#### Extracted material:
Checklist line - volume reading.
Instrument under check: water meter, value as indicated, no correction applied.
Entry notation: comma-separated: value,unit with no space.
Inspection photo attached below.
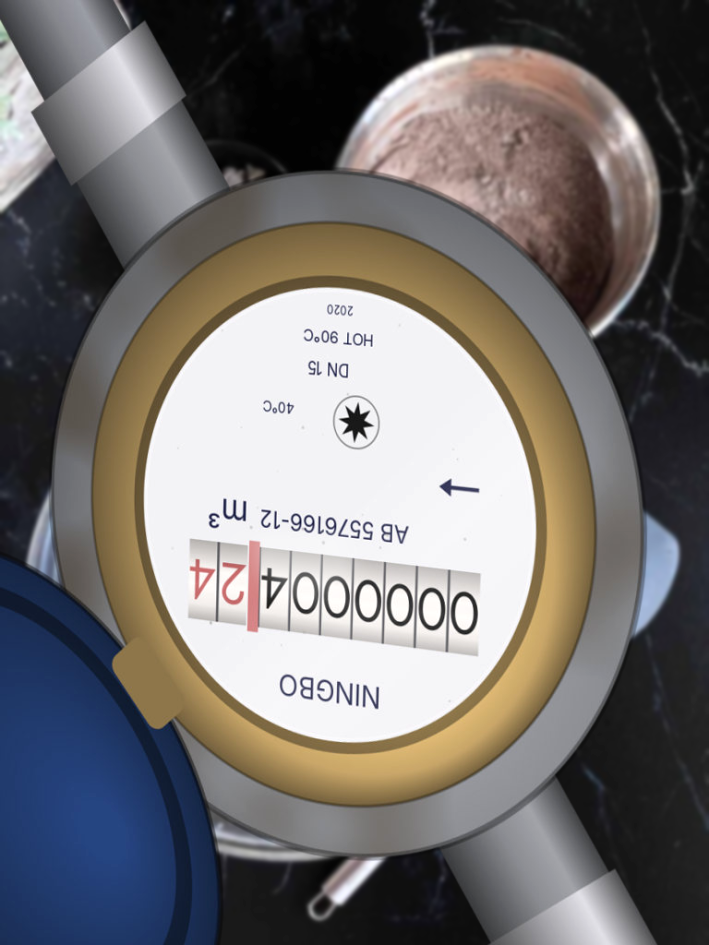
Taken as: 4.24,m³
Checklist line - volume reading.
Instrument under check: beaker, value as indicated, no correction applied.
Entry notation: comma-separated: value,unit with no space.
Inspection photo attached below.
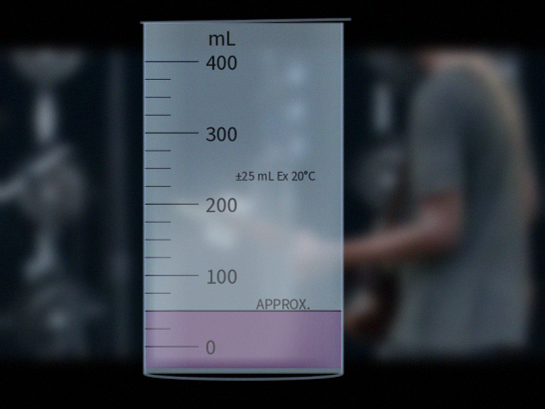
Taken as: 50,mL
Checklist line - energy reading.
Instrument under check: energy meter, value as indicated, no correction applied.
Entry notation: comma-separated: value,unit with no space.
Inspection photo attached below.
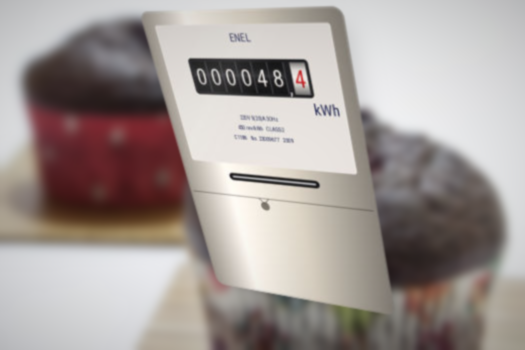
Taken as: 48.4,kWh
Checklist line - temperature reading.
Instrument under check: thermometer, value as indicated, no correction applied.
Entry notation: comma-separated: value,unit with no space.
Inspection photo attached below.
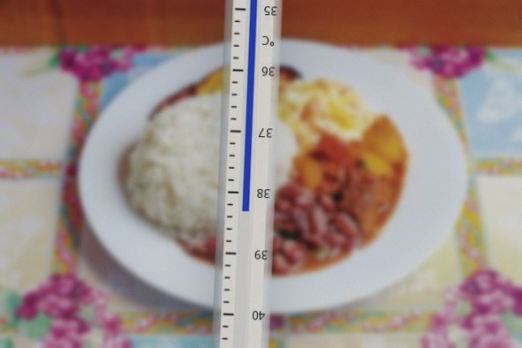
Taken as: 38.3,°C
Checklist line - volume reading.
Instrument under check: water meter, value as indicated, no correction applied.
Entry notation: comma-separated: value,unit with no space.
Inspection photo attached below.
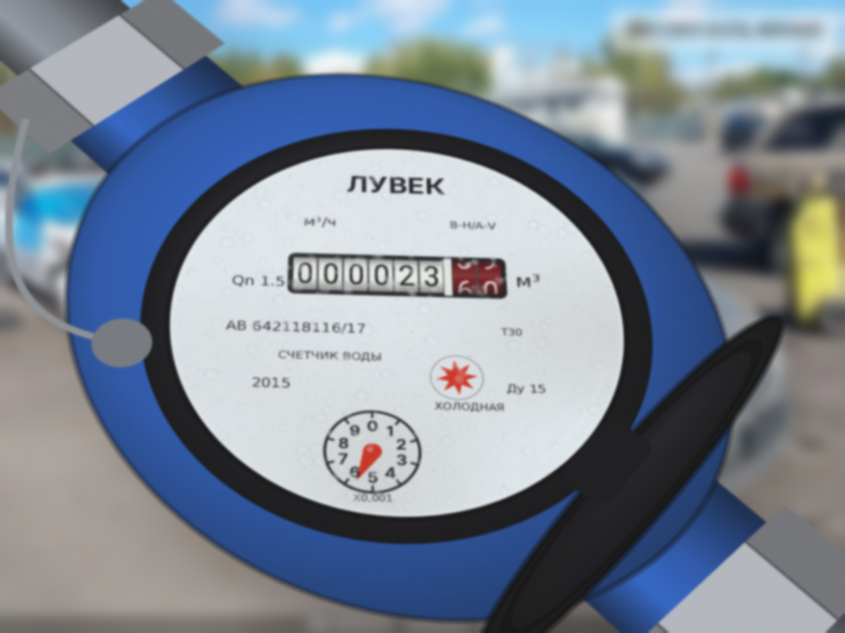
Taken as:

#### Task item:
Reproduce all of the rows above word for word, leaving out the pictures.

#### Answer for this exercise:
Checklist line - volume reading.
Instrument under check: water meter, value as indicated, no correction applied.
Entry notation: comma-separated: value,unit with no space.
Inspection photo attached below.
Taken as: 4.24,m³
Checklist line - volume reading.
Instrument under check: beaker, value as indicated, no correction applied.
Entry notation: comma-separated: value,unit with no space.
Inspection photo attached below.
Taken as: 50,mL
Checklist line - energy reading.
Instrument under check: energy meter, value as indicated, no correction applied.
Entry notation: comma-separated: value,unit with no space.
Inspection photo attached below.
Taken as: 48.4,kWh
Checklist line - temperature reading.
Instrument under check: thermometer, value as indicated, no correction applied.
Entry notation: comma-separated: value,unit with no space.
Inspection photo attached below.
Taken as: 38.3,°C
Checklist line - volume reading.
Instrument under check: water meter, value as indicated, no correction applied.
Entry notation: comma-separated: value,unit with no space.
Inspection photo attached below.
Taken as:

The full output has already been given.